197 These provisions make it plain that the lessee’s liability includes prospective damages for which Gumland sues in this case. By reason of the wording of clause 2 of the guarantee the guarantors are also liable for such damages.
Indemnity issues
198 As an alternative to its claim on the guarantee Gumland sought to rely on two indemnities. One was in the original guarantee and the other in the 1999 confirmation of the guarantee. The clause sought to be relied upon in the original guarantee is clause 3 which is in these terms: --
- “3. To the extent that the guarantee set forth in Clause 2 hereof shall be void or unenforceable by reason of the fact of all or any of the obligations to the Lessor to pay any such monies may or may not cease to be enforceable the Guarantor agrees to indemnify the Lessor in respect of any failure of the Lessee or any other person to meet any obligations arising from the Lessee to the Lessor relating to the use or occupation of the said premises during the said term of operation of this agreement or arising from he [sic] failure of the Lessee or either of the companies included in that term to meet all the obligations of the Lessee or either of them to the Lessor under an agreement to Lease relating to the said premises.”
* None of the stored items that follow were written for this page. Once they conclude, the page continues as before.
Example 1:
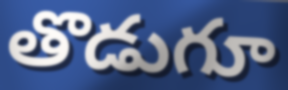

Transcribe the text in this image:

తొడుగూ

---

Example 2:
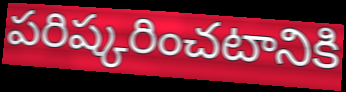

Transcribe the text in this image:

పరిష్కరించటానికి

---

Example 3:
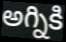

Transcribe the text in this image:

అగ్నికి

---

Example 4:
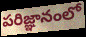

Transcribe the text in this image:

పరిజ్ఞానంలో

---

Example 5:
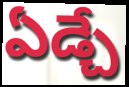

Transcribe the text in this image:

ఏడ్చే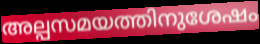
അല്പസമയത്തിനുശേഷം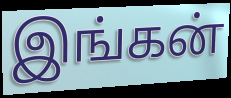
இங்கன்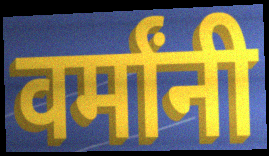
वर्मांनीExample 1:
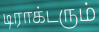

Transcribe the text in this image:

டிராக்டரும்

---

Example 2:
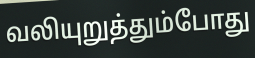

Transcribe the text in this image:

வலியுறுத்தும்போது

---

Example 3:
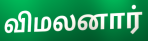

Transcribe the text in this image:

விமலனார்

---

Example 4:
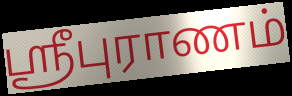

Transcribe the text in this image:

ஸ்ரீபுராணம்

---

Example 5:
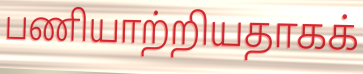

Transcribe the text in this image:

பணியாற்றியதாகக்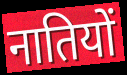
नातियोंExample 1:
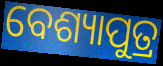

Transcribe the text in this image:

ବେଶ୍ୟାପୁତ୍ର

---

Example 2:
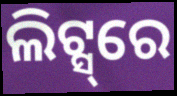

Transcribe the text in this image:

ଲିଟ୍ସ୍‌ରେ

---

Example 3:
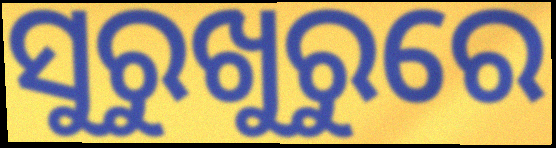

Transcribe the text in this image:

ସୁରୁଖୁରୁରେ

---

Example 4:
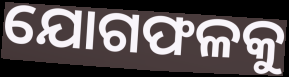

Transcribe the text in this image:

ଯୋଗଫଳକୁ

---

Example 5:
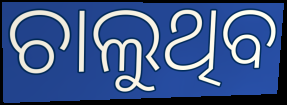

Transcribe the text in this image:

ଚାଲୁଥିବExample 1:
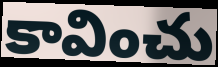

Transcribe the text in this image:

కావించు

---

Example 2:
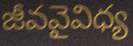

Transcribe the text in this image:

జీవవైవిధ్య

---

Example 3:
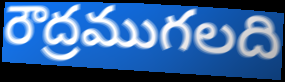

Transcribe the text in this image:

రౌద్రముగలది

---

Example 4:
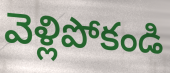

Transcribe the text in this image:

వెళ్లిపోకండి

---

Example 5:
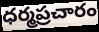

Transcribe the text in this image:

ధర్మప్రచారం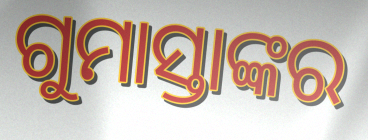
ଗୁମାସ୍ତାଙ୍କର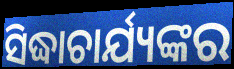
ସିଦ୍ଧାଚାର୍ଯ୍ୟଙ୍କରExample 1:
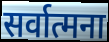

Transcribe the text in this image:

सर्वात्मना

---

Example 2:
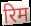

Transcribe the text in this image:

रिम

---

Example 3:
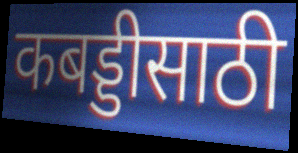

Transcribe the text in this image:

कबड्डीसाठी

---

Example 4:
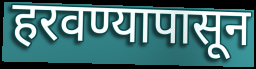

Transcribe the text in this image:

हरवण्यापासून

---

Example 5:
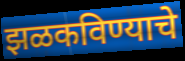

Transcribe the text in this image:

झळकविण्याचेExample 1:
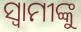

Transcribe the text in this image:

ସ୍ୱାମୀଙ୍କୁ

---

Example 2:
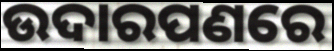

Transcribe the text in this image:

ଉଦାରପଣରେ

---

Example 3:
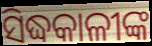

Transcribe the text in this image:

ସିଦ୍ଧକାଳୀଙ୍କ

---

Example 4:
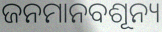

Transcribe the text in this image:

ଜନମାନବଶୂନ୍ୟ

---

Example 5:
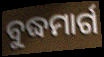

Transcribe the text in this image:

ବୁଦ୍ଧମାର୍ଗ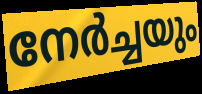
നേർച്ചയും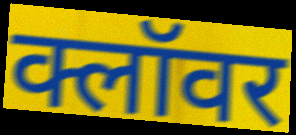
क्लॉवर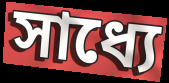
সাধ্যেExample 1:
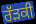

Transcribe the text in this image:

ਰੱੜਕੀ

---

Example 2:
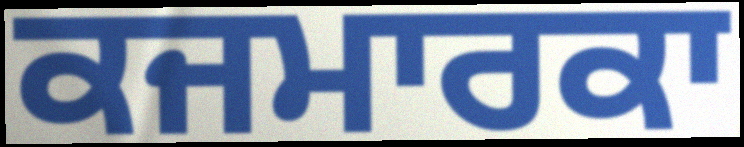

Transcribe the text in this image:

ਕਜਮਾਰਕਾ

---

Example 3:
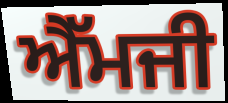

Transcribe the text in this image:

ਐੱਮਜੀ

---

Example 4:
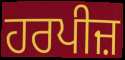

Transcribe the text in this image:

ਹਰਪੀਜ਼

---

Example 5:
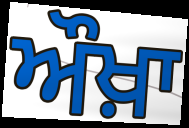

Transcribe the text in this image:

ਔਖ਼ਾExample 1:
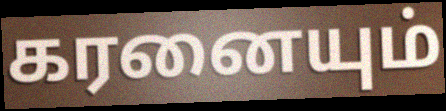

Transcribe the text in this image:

கரனையும்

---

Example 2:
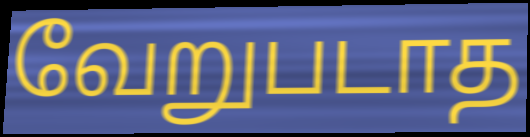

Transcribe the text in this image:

வேறுபடாத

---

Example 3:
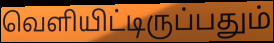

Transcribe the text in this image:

வெளியிட்டிருப்பதும்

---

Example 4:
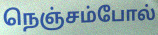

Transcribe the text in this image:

நெஞ்சம்போல்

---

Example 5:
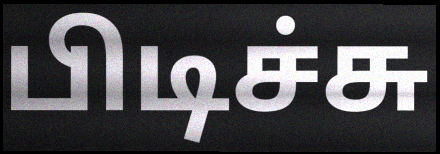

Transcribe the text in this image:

பிடிச்சு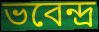
ভবেন্দ্ৰ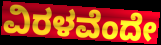
ವಿರಳವೆಂದೇ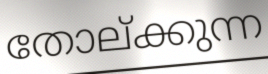
തോല്ക്കുന്ന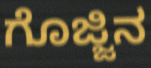
ಗೊಜ್ಜಿನ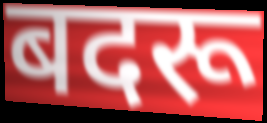
बदरू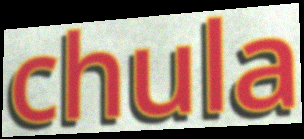
chula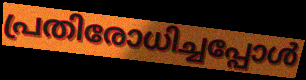
പ്രതിരോധിച്ചപ്പോൾ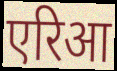
एरिआ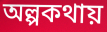
অল্পকথায়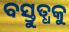
ବସ୍ତୁତ୍ଧକୁ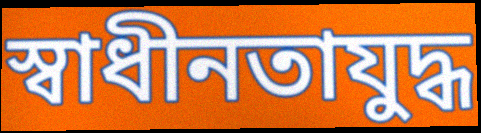
স্বাধীনতাযুদ্ধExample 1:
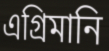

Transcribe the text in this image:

এগ্রিমানি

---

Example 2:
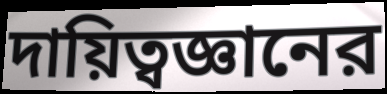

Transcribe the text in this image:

দায়িত্বজ্ঞানের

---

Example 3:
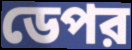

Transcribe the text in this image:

ডেপর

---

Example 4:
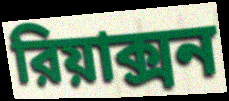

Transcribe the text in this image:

রিয়াক্সন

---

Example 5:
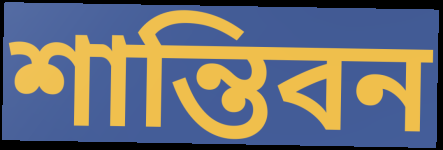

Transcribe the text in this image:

শান্তিবনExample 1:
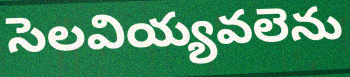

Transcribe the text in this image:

సెలవియ్యవలెను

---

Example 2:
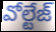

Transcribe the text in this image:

వోల్టేజ్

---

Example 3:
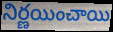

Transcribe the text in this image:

నిర్ణయించాయి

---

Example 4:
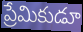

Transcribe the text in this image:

ప్రేమికుడూ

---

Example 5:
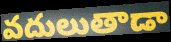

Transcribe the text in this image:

వదులుతాడా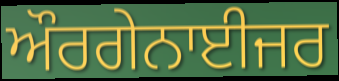
ਔਰਗੇਨਾਈਜਰ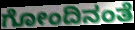
ಗೋಂದಿನಂತೆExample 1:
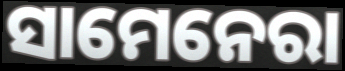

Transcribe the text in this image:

ସାମେନେରା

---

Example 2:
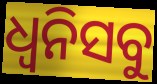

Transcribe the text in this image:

ଧ୍ୱନିସବୁ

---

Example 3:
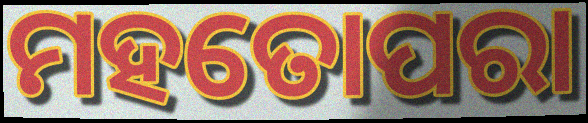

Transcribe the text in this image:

ମହତୋପରା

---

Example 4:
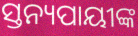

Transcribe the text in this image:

ସ୍ତନ୍ୟପାୟୀଙ୍କ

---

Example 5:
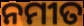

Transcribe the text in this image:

ନମୀତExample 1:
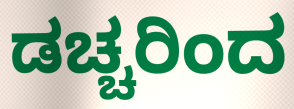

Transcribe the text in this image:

ಡಚ್ಚರಿಂದ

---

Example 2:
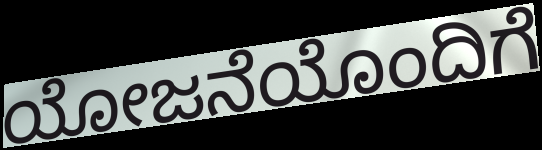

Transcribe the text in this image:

ಯೋಜನೆಯೊಂದಿಗೆ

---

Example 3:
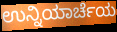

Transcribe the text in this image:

ಉನ್ನಿಯಾರ್ಚೆಯ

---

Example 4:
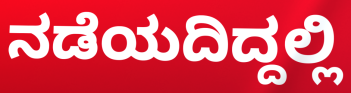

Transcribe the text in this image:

ನಡೆಯದಿದ್ದಲ್ಲಿ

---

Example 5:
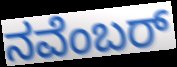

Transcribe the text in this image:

ನವೆಂಬರ್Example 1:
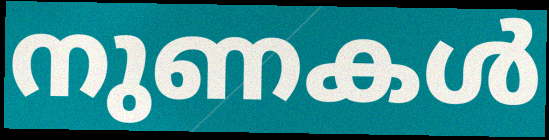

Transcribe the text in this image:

നുണകൾ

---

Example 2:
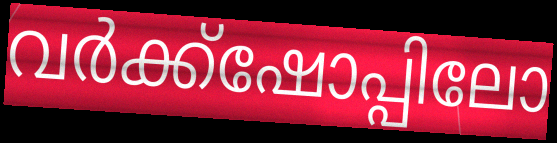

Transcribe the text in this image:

വർക്ക്ഷോപ്പിലോ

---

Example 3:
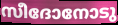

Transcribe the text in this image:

സീദോനോടു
199 The terms of the 1999 confirmation were slightly different and were in the following terms: --
- “3. To the extent that the guarantee and deed referred to in the recitals of this deed shall or clause 2 be void or unenforceable by reason of the fact of all or any of the obligations to Transit to pay any such monies may not or may cease to be enforceable the guarantor agrees to indemnify Transit in respect of any failure of Duffys or any other person to meet any obligations arising from the lease or deed to Transit relating to the use or occupation of the said premises during the said term of operation of the lease or arising from the failure of Duffys to meet all the obligations of Duffys under the lease.”
200 Although this claim was not raised in the pleadings it was clearly raised in Gumland’s opening and, accordingly, if necessary appropriate leave to include it could be given.
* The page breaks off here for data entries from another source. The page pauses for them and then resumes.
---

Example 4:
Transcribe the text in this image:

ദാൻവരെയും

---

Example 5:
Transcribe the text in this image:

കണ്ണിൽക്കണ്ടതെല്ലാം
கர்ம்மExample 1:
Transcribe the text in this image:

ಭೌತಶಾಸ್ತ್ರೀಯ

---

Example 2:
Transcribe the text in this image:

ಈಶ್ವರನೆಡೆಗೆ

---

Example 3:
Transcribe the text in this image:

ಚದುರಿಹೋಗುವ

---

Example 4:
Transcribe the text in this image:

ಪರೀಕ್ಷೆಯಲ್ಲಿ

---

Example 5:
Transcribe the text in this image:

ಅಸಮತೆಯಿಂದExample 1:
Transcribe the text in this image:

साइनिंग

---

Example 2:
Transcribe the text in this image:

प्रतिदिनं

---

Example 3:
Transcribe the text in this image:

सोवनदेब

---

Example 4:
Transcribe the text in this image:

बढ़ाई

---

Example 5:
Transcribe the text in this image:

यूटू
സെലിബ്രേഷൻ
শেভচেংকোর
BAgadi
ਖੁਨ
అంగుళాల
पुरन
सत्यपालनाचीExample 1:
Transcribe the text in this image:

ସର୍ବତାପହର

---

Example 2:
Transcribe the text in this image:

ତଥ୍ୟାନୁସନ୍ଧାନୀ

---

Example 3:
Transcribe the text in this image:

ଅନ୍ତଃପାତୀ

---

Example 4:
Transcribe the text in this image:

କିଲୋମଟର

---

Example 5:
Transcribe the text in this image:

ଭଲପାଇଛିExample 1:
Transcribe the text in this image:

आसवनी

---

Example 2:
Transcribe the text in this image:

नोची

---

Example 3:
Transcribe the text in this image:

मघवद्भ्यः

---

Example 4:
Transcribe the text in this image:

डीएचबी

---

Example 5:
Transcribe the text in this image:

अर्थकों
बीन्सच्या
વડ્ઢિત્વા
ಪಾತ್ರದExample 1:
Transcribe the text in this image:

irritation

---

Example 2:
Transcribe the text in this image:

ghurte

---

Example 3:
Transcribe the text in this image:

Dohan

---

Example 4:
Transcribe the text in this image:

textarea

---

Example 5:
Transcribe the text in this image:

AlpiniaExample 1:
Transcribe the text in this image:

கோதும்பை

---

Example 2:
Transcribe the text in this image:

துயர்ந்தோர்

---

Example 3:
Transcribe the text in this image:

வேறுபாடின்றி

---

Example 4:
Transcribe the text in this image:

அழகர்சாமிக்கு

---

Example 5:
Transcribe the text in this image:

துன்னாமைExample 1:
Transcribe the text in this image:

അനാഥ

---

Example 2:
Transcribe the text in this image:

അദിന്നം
201 The principles applicable to construction of guarantees (which are favourable as a matter of interpretation to the guarantor) apply to indemnities: See Andar Transport v Brambles (2004) 78 ALJR 907 [2004] HCA 28 at Para 23.
202 It is clear that an indemnity will not be construed as entitling the person in whose favour it was made to an indemnity against the consequence of that person's own negligence unless there is a clear provision to that effect. There is no such provision in this case. It also follows that the indemnity will not readily be construed as extending to liabilities incurred through deliberate breaches of contract by the person in whose favour it was given. See Smith v South Wales Switchgrear Ltd 1 All ER 18 at 22 andthe cases referred to in “Modern Contract of Guarantee” by Donovan and Phillips at Para 5.140
203 In the circumstances of this case the reason why the indemnity may apply is a result of the failure of Gumland's predecessor to comply with the contractual requirement contained in the 1999 deed. There was no investigation in the evidence before me of the reason why the clause required by clause 4.2 of the deed was omitted from the sub-lease. However, there is at least a clear breach of the terms of the 1999 deed. In these circumstances it would seem that the indemnity should not apply to enable recovery.
204 I direct the parties to bring in short minutes to give effect to these reasons.